Had a long day today, started at 5am, last event of the eventful day was worship practice at church, ended at about 10pm.
By then I was tired, and there were 8 messages on my phone demanding my attention. While we were preparing to leave, I was distracted, trying to reply solutions to all the problems posted to me in the messages.
4 of us took the bus home. I was the first to alight. We said our goodbyes while I tap my EZ-link card to pay my bus-fare on the way out. In one hand was my phone with a half-texted message in it, wrapped in the song sheets I was using during worship practice, and my small handbag. On the other was my purse containing my EZ-link card, and with a quick wave to my friends with my EZ-link-card-hand, I got off the bus in a hurry (the bus captain was in a even greater hurry). That was when I hear a thud. The doors close and the bus drove off.
I continued to text my message...wait, where did my phone go? I was clutching paper and nothing else. NOTHING ELSE!??
I can't believe myself. That thud must have been my phone.

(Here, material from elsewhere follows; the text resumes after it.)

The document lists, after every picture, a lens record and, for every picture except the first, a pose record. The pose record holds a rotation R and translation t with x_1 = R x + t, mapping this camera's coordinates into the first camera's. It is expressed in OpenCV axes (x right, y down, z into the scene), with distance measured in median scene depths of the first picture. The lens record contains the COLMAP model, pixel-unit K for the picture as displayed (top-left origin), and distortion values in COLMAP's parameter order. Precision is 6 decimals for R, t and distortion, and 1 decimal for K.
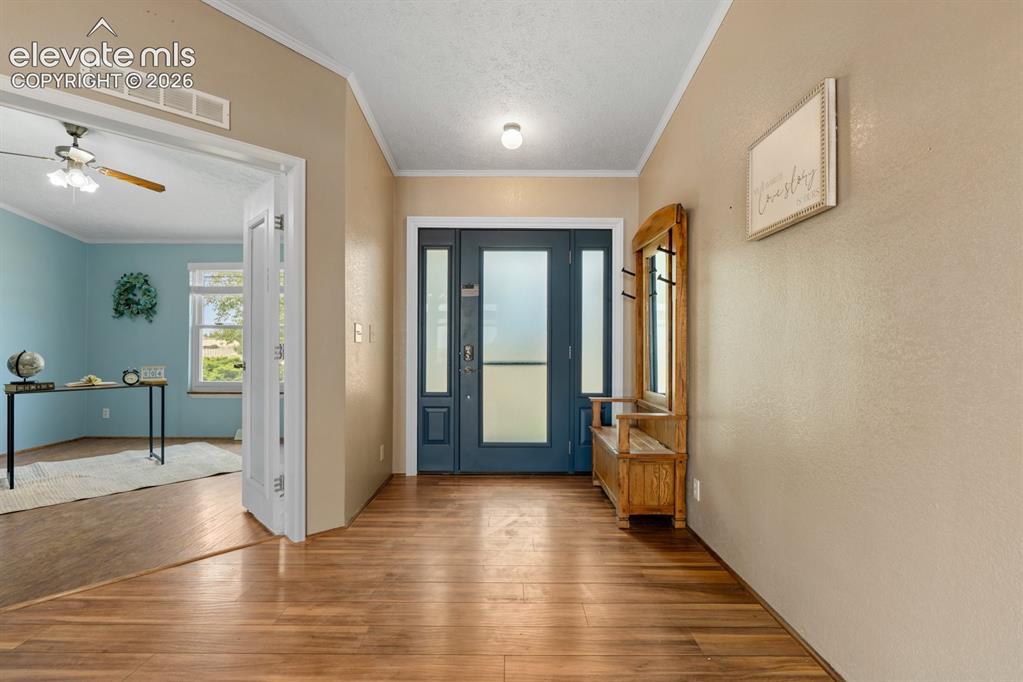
lens RADIAL K [[457.6, 0, 501.4], [0, 457.6, 343.7], [0, 0, 1]] dist [0.003091, 0.000179]
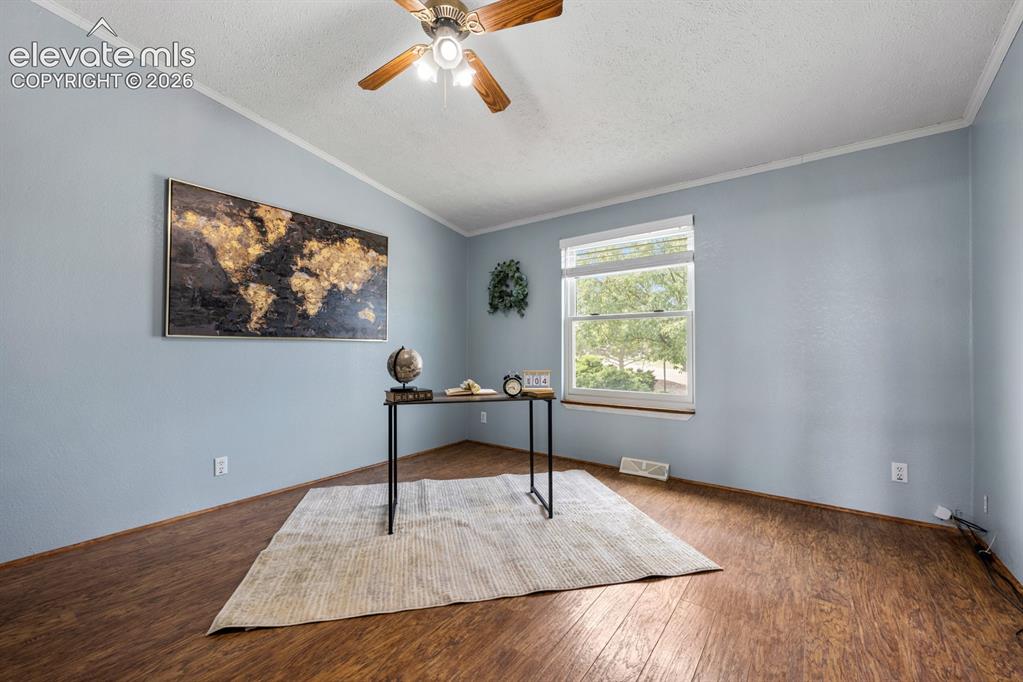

By now I should have panicked. But it was total calm. Very very peaceful. I knew that peace.
Ask my closest friends and family, they will tell you I'm the biggest prawn head, most careless, naive and happy-go-lucky girl they know. They would be right.
I had in the recent months misplaced my purse, my library books, my favorite shoes, my I-can't-remember-how-many-more-stuff before, and many of those were cases worth panicking over. YOU would be right to ask "haven't she learnt her lesson?" But let me say that over all these experience I have learnt one thing if nothing else--if i have peace when I first notice something missing, I will be getting it back and soon. If I panicked it would mean I would have to suffer the permanent lost of my treasured possession.
As I watch the bus drove off, I had peace, I peace that I did not understand but recognize well...it always reminds me of God.
I had no way of contacting my friends on board the bus, so all i could do was to first get back to hall.
I had good hopes that my friends might have notice it and picked it up. Perhaps that was where the peace came from. The walk form the bus stop to hall and my room normally takes 10-15mins. On the way I met Mitchell, whom I first told the incident to, in a rather casual way. "You look calm," was his amused comment. "I'll panic when all hope is lost," came my reply.
Next person I told was HuiShan, my neighbor. She offered me her phone and I dialed my number on it. If my friends picked it up they would have answered it by now. They didn't. This is good time to loose my calm. I became agitated, but the peace was still there.
Think fast. I buzzed Shumay on MSN for my the numbers of my friends on board the bus, hoping i could catch them before they alight. She didn't reply.
Why hadn't I thought of Ruth?
She stays just a few doors away from me. I knew she has Shumay's number. Her door was wide open but she wasn't there. Her phone was on the table. I grabbed it and went through her contacts list one by one until I found Shumay's entry under "N-Shumay"...WHY "N" ?? It felt like an hour passed as I was looking for Shumay's number. I dialed. She picked up. "Will you call Jeremy for me?" The optimum would be that Jeremy has it cos i'll meet him in school. Why would I think the optimum would happen? Call me a spoiled child =)) Ruth came back, amused that I'm in her room, on her chair, using her phone as if they are all mine. She is the only one here I dare do that to without prior permission =) The wait for news from her was excruciating. Shumay called with negative news. I was lying on Ruth's floor by now, letting self-pity take the better of me.
Shumay called again. Weijia has my phone, she caught him just in time before he alighted from the bus. AFTER ALL THE TIME I HAD LOST, SHE CAUGHT HIM IN TIME.
I made noises of relief. I suppose those noises would had been sobs of relieve had I have tears, but the tears did not had enough time to develop--I had too much of that peace. If you name the 5 stages of grieve, you can say I never had the chance to move out of denial. haha
I have come to know that peace as God's promise that He will, in all His grace and mercy, spare me from well-deserved heartache and trouble. It was with that same peace that I found my purse, my library books, my student card. It was the same peace that led me say..."the rain will stop before the next game" during IHG.
Today I must say, LORD, you are so so so so so so GOOD. And I thank You!!
Conveniently enough, I have settled most of all I wanted to do with my phone before I dropped it, so now i shouldn't be bothered of not having it till Friday, when i meet WeiJia in CG. Can't wait to share this thanksgiving item with the CG in greater detail.^^
This entry makes for a lousy discussion, I'm too worn out to make it an art piece. But I do hope you would consider the rough draft I drew here for you, and still come to the conclusion that I did having know all the details of this entire incident--that the LORD is SO GOOD, His ways are above our ways, He's pleasure is sweet, and His mercies endures forever.
Now i will get some sleep, and in the morning I can recount my blessings with even more intensity =).